When is the mode of a stochastic process a better statistic than the mean?

Question

This is a soft question.

I've been interested in Onsager-Machlup theory recently. Essentially, the Onsager-Machlup function serves the role of a density but it can exist on non locally compact spaces.

Given a measure $\mu$ on metric space $(X,d)$, if there is a function $F$ on $X$ for which

$$\lim_{\varepsilon\to 0}\frac{\mu(B_\varepsilon(z_2))}{\mu(B_\varepsilon(z_1))}=\exp\left(F(z_2)-F(z_1)\right)$$

(and the limit always exists) then $F$ is called the Onsager-Machlup function for $\mu$. The minimizers of $F$ are often called the modes of $\mu$.

When considering a probability measure of some space of paths, if the minimizer exists then it is referred to as the "mode" of the stochastic process whose law is that measure.

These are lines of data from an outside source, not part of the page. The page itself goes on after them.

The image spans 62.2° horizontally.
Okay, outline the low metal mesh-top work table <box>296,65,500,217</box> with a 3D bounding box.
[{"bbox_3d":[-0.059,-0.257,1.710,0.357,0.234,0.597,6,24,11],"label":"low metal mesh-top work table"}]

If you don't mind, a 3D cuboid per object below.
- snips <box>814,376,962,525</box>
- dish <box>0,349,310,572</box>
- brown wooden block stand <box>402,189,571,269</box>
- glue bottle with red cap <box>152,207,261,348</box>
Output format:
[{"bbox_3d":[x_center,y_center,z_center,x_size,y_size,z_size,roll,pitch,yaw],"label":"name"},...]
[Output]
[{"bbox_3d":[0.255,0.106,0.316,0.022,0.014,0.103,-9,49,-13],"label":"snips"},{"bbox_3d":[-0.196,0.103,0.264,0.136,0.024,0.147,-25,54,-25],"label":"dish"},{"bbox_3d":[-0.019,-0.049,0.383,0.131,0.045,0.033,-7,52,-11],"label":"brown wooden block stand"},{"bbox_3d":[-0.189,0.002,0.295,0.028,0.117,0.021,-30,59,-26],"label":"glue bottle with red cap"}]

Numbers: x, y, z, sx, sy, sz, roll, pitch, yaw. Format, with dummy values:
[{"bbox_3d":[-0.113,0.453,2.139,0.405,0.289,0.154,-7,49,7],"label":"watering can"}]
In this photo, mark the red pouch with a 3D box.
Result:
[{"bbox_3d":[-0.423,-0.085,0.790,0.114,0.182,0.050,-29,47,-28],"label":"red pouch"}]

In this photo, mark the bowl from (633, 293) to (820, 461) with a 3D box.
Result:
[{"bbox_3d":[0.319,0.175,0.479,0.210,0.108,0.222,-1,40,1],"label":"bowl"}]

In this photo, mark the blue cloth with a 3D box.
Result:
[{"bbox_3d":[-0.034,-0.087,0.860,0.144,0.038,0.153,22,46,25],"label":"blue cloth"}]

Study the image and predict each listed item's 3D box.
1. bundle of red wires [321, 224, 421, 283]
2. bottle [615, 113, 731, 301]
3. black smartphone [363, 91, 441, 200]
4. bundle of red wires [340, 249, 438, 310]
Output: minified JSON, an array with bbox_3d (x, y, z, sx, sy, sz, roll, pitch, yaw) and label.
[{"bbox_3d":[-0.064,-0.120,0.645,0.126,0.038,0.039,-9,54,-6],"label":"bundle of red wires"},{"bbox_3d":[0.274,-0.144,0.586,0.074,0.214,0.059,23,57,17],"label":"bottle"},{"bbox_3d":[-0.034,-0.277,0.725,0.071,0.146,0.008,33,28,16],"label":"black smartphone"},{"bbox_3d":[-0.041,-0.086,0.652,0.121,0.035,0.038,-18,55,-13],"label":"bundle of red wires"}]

I have a bit of a soft question -

When does the mode of a stochastic process capture its behavior better than its mean?

Answer 1

A "mode" of the Onsager-Machlup action functional identifies a locally most probable transition pathway between metastable states. If there is a single minimizer then mode and mean will be equally informative, but there may well be multiple local minima of the action functional, and then the mean does not tell you which are the relevant transition pathways.